I am reading Silverman's article "A Survey of the Arithmetic of Elliptic Curves", which is published in Modular Forms and Fermat's Last Theorem. The article is (partly) accessible through this Google Books link.
The article uses a star notation I'm not familiar with. There are two particular cases I have in mind. First, speaking about an elliptic curve $E$ on page 18, Silverman writes:
Further, for any point $Q \in E$, there is the translation-by-$Q$ map $$\tau_Q : E \to E, \tau_Q(P) = P+Q.$$
Riemann-Roch tells us that an elliptic curve has a unique holomorphic differential (up to scalar). On the Weierstrass equations (1) and (2) it is given by
$$\omega_E = \frac{dx}{2y+a_1x+a_3} \ \ \text{ and } \ \ \omega_E = \frac{dx}{2y} \ \ \text{ respectively.}$$
The uniqueness of $\omega_E$ implies that it is translation invariant, $$\tau_Q^{*}(\omega_E) = \omega_E \ \ \text{for all } Q \in E.$$
I do not know what $\tau_Q^{*}$ means here.

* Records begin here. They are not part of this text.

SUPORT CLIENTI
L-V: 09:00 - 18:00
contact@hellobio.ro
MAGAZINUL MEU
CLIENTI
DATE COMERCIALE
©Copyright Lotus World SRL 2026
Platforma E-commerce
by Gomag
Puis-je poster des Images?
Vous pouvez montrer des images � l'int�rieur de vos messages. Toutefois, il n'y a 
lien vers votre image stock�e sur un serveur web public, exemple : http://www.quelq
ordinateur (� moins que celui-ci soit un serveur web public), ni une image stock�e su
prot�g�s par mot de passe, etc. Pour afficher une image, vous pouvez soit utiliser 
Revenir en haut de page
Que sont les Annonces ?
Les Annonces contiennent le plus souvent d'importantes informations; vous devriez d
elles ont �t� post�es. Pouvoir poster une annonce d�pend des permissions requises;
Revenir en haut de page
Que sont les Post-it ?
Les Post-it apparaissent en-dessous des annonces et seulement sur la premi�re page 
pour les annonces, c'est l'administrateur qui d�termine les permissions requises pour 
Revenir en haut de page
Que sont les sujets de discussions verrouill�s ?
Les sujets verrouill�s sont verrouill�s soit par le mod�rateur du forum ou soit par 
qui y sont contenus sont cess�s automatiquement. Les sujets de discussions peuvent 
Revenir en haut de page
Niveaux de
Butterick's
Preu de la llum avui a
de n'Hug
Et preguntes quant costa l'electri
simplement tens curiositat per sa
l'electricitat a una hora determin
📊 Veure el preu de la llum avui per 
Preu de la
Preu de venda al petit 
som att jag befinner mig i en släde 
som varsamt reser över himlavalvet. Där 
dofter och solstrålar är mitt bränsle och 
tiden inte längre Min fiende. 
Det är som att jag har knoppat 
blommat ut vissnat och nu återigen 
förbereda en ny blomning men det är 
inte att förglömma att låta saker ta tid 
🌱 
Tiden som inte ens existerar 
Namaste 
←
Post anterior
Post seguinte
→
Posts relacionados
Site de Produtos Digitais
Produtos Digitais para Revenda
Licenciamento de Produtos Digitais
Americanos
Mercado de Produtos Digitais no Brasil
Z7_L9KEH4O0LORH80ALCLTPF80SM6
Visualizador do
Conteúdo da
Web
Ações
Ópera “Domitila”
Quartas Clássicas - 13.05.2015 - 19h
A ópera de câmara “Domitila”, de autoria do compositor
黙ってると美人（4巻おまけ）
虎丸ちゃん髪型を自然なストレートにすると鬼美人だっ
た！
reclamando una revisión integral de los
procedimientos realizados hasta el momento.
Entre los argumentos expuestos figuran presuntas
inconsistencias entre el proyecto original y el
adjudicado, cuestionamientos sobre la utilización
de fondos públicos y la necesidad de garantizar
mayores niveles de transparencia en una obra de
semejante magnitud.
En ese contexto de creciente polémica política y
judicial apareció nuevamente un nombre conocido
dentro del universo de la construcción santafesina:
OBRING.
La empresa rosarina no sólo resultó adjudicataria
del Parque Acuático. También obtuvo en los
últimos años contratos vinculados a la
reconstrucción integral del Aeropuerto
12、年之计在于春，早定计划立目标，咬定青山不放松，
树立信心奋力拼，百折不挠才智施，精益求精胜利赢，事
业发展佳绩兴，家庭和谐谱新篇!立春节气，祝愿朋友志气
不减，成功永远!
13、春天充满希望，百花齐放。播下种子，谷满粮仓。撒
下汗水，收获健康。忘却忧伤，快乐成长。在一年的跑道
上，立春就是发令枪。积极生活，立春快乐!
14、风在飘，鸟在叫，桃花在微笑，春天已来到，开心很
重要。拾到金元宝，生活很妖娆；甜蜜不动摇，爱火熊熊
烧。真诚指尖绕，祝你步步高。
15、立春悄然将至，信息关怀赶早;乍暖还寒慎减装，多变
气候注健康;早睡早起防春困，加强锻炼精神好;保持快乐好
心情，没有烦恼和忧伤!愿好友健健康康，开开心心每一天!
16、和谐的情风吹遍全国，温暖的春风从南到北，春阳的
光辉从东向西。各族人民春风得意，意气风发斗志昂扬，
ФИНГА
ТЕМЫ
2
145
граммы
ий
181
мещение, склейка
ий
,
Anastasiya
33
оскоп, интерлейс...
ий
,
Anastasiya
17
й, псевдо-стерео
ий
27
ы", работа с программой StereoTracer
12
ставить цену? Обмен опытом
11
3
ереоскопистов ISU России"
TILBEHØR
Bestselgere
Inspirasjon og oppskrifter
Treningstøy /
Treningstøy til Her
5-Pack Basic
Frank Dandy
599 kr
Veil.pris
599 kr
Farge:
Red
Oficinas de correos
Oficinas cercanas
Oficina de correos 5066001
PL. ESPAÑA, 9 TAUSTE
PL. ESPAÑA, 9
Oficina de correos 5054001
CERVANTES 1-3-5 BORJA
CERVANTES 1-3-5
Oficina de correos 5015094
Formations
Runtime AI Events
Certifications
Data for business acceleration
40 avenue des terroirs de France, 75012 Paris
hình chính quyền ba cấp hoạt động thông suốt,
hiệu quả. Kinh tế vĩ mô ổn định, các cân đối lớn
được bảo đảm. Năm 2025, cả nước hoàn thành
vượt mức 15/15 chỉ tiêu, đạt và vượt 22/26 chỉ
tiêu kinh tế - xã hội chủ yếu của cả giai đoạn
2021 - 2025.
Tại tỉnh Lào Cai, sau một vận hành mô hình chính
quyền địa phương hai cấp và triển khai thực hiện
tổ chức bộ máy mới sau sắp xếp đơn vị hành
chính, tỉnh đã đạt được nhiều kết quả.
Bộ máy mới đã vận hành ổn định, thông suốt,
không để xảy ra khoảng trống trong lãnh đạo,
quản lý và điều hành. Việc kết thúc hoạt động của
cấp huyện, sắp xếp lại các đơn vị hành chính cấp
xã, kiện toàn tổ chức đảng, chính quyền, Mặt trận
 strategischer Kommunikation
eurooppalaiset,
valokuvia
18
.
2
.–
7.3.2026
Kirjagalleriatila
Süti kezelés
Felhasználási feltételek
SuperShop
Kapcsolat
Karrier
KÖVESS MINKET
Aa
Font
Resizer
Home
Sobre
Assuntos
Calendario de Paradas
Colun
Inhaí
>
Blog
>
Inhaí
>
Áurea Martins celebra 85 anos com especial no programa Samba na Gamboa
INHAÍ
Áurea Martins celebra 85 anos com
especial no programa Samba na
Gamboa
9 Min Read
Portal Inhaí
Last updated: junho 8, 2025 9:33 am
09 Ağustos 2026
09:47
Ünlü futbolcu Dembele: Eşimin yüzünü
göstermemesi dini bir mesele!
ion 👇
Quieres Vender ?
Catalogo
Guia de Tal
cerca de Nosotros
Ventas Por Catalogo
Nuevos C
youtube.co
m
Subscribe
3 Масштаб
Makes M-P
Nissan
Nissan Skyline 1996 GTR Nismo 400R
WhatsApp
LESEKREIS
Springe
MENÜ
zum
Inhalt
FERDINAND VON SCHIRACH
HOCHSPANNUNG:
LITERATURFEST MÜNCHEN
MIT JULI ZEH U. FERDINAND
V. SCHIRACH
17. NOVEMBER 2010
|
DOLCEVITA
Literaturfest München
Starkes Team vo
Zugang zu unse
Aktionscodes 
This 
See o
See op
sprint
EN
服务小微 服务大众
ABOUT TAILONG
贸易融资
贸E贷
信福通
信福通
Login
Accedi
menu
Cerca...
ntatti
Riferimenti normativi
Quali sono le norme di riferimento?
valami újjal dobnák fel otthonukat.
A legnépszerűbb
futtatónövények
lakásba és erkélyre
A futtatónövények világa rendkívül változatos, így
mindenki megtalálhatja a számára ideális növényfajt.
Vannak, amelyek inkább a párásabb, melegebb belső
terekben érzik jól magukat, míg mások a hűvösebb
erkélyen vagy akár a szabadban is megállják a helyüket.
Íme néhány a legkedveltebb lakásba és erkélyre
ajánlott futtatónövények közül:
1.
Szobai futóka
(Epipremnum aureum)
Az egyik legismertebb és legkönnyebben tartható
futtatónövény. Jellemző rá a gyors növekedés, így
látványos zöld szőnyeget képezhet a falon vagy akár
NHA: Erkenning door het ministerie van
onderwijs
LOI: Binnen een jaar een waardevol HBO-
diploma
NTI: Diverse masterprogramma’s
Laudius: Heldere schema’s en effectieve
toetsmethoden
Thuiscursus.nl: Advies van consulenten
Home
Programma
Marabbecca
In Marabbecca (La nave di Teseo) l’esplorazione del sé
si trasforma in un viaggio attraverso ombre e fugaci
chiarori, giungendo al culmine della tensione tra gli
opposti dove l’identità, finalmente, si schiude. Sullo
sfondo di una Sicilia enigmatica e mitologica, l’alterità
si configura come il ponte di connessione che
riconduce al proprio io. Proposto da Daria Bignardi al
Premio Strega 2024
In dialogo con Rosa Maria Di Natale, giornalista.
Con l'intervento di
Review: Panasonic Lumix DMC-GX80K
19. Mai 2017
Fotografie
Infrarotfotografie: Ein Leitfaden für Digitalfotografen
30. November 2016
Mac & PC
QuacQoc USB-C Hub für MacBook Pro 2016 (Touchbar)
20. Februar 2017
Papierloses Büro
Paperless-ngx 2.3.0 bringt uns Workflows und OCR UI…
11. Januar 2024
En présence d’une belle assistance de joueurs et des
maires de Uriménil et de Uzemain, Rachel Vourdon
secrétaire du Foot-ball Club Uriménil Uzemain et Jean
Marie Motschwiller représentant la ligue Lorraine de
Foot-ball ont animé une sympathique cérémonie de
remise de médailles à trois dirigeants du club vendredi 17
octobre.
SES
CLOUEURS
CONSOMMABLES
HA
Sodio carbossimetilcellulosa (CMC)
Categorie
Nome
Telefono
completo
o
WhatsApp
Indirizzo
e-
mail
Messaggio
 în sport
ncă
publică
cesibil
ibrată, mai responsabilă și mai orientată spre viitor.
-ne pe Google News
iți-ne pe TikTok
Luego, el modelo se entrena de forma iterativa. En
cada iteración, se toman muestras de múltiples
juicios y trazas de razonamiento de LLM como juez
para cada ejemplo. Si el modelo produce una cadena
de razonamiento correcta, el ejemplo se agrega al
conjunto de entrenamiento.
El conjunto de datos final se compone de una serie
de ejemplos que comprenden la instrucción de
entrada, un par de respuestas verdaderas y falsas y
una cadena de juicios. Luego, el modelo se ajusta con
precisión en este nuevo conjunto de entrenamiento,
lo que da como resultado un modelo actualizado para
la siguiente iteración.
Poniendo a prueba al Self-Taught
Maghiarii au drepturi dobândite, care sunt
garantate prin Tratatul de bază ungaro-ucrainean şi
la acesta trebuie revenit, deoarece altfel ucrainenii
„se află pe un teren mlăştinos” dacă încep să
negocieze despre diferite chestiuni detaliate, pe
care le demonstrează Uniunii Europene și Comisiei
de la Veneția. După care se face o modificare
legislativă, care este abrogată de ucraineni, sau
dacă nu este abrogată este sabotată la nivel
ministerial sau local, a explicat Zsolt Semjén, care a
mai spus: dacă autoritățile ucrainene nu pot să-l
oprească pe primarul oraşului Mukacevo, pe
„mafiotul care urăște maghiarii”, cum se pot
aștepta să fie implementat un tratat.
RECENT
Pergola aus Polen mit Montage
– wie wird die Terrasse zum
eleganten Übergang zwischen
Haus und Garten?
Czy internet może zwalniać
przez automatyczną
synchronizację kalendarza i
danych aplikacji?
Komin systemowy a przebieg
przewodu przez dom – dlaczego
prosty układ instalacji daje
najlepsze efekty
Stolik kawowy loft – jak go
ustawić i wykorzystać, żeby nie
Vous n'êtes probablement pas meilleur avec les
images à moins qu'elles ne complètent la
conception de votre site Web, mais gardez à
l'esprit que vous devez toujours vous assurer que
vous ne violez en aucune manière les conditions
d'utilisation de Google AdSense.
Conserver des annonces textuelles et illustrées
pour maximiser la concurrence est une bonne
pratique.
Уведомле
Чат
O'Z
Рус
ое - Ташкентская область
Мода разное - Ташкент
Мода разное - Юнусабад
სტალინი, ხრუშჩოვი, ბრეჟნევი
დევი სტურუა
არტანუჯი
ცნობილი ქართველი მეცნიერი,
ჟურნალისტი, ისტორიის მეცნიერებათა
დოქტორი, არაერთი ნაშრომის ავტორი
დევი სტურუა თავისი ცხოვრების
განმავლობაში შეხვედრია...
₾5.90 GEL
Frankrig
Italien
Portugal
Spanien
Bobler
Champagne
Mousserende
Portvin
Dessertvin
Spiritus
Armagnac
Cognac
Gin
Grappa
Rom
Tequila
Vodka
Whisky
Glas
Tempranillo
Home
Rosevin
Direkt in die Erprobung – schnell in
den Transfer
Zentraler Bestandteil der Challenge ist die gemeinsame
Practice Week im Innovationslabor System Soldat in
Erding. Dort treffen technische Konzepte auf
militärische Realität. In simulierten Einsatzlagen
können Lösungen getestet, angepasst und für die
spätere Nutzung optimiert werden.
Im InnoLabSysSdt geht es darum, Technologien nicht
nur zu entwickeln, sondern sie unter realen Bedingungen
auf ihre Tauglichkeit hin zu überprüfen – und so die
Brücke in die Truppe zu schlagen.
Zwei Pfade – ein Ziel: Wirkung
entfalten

Later, in defining the Weil pairing on the bottom of page 21 (unfortunately not accessible through Google Books), Silverman writes:
Let $S,T \in E[m]$. Choose a function $g$ on $E$ whose divisor satisfies $$\text{div}(g) = [m]^{*}(T) - [m]^{*}(O).$$
I know that $[m]P$ is the $m$-fold sum of $P$ with itself (if $m > 0$), but I don't know how $[m]^{*}$ is defined.
If $f: X \to Y$ is a morphism, where $X$ and $Y$ are objects of some category, and $F$ is a contravariant functor from that category to another one, we write $f^*$ for the induced morphism $F(Y) \to F(X)$. (If $F$ is contravariant, we write $f_*:F(X) \to F(Y)$.)